> Task set
1 - In the article on the Ontario insurance ruling, can you rewrite the part that opens with the words "GMAC argued that" and closes with "and Undertaking (PAU).", putting "geographic limits" in place of "territorial limits"?
2 - According to the article on the Ontario insurance ruling, which insurer covered the car involved in the Ontario collision?
3 - Does each statement agree with the article on the Ontario insurance ruling? Answer yes or no for each, quoting the words that decide it. (a) GMAC is licensed to sell insurance in Ontario. (b) The PAU was established in 1964. (c) Liberty Mutual insured the New York claimant's spouse.

> Text segment
An Ontario judge found last Thursday that the priority dispute provisions in the province’s Insurance Act do indeed apply to U.S.-based insurers, thus ruling against GMAC Insurance Company.

GMAC insured a New York State resident who was a passenger in a car that got into a collision in Ontario. The U.S.-based insurer is not licensed to sell insurance in Ontario.

The car involved in the Ontario collision was insured by the Ontario insurer Coseco Insurance Company. Liberty Mutual Insurance Company insured the spouse of the New York claimant.

The claimant applied to Coseco for statutory accident benefits, which Conseco paid. The Ontario insurer then went to arbitration to resolve the priority dispute with GMAC and Liberty Mutual.

GMAC appealed the decision of the Ontario arbitrator, who found that GMAC was the priority insurer.

GMAC argued that the priority dispute rules in Ontario’s Insurance Act should not apply outside of Ontario. In other words, the act’s rules for determining priority disputes would not agree with the legal principle that there should be territorial limits on provincial jurisdiction.

But the arbitrator disagreed, noting that GMAC was a signatory to the Canada Non-Resident Inter-Province Motor Vehicle Liability Insurance Power of Attorney and Undertaking (PAU).

Established in 1964, the PAU is generally filed by insurers in the United States who issue motor vehicle liability policies outside of Canada, as noted by the Canadian Council of Insurance Regulators (CCIR). Signatories to the PAU agree to certain conditions if an insured is involved in a motor vehicle accident in Canada. For example, the company agrees to meet the minimum third-party liability limits required in the province or territory where the accident took place.

The Ontario arbitrator found that it would be illogical for a U.S.-based insurer to be bound to paying out accident benefits claims under the terms of the Ontario Insurance Act, as established in the PAU, but not be bound by the act’s priority dispute system to resolve those claims.

> Information supplied
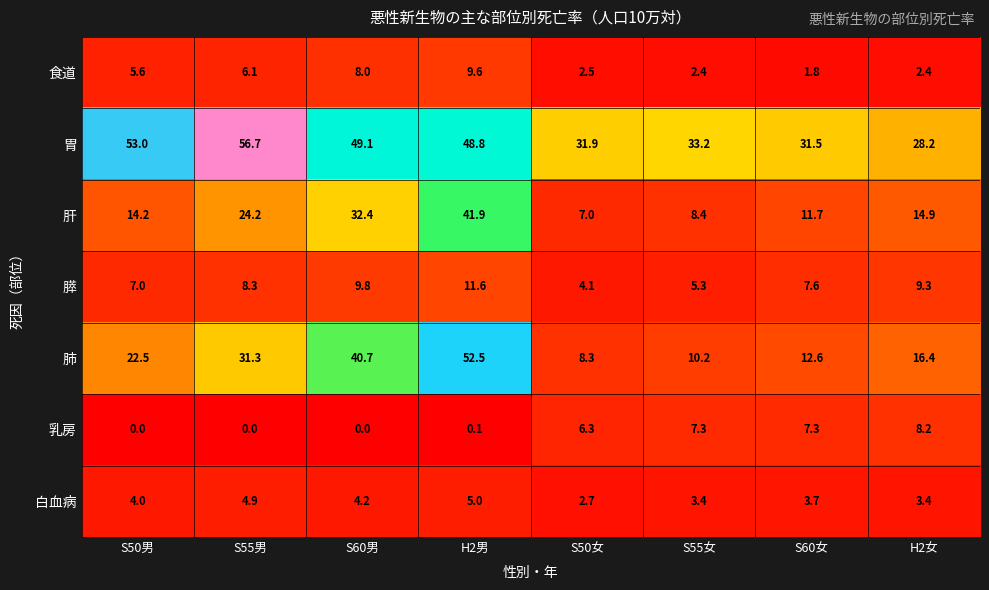

List the series in order of their peak value, lowest first.

白血病, 乳房, 食道, 膵, 肝, 肺, 胃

> Your responses
1 -
GMAC argued that the priority dispute rules in Ontario’s Insurance Act should not apply outside of Ontario. In other words, the act’s rules for determining priority disputes would not agree with the legal principle that there should be geographic limits on provincial jurisdiction.

But the arbitrator disagreed, noting that GMAC was a signatory to the Canada Non-Resident Inter-Province Motor Vehicle Liability Insurance Power of Attorney and Undertaking (PAU).

2 - Coseco Insurance Company, an Ontario insurer.

3 -
(a) No: "The U.S.-based insurer is not licensed to sell insurance in Ontario."
(b) Yes: "Established in 1964, the PAU is generally filed by insurers in the United States"
(c) Yes: "Liberty Mutual Insurance Company insured the spouse of the New York claimant."